FYI, just so you know, Deker makes the PAW Rohan P3i antennas for us, so also knows what he is talking about.

OK on dabbling with SoftRF - that doesn’t make you a bad person - I’m always ‘tinkering’ with something or other. The reason I asked is because older Classics sometimes display particular faults that we just don’t see on Rosettas. If you choose to run a second hand Classic, that’s perfectly fine with me, as long as it’s licence key is up to date. If it isn’t of course it certainly won’t work!
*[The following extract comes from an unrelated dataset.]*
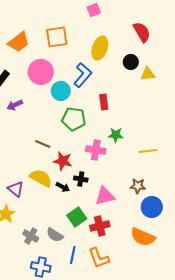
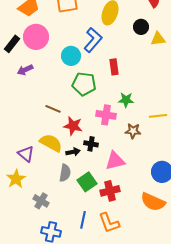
pink circle: (41, 72) -> (36, 37), moved
brown star: (138, 186) -> (133, 131), moved
black arrow: (63, 187) -> (73, 152), turned -40
gray semicircle: (55, 235) -> (65, 173), moved, turned -114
The ‘obvious’ suspect for a P3i fault would appear to be a Bridge issue, and I certainly wouldn’t rule it out - especially with an older unit, but the PAW Bridges are generally very reliable and Bridge faults are extremely rare. The more likely issue with the Classic would (as I alluded to earlier) be loss of GPS, which precludes P3i transmit and can be caused by a defective GPS dongle or a seriously overheating SDR (the black Realtek ones used on the Classic occasionally run very hot - especially as they get older, - or a faulty WiFi dongle - either of which can in a ‘perfect storm’ situation block the GPS signal, but you don’t appear to be experiencing either of these problems. My intuition (and experience) still directs me to address the antenna / coax issue first, before we start to suspect anything more complicated.

Best Regards

Peter

rogerabc

Re: OGN-R uplink typical range
« Reply #14 on: August 12, 2020, 08:55:43 pm »
I experience the same effect & when checking the log files on aircrew.co.uk the ground station beacons only light up at very close range.

Are there any PAW classic users picking up ground stations at long range?

It feels like I am not benefiting from the atom grid in flight.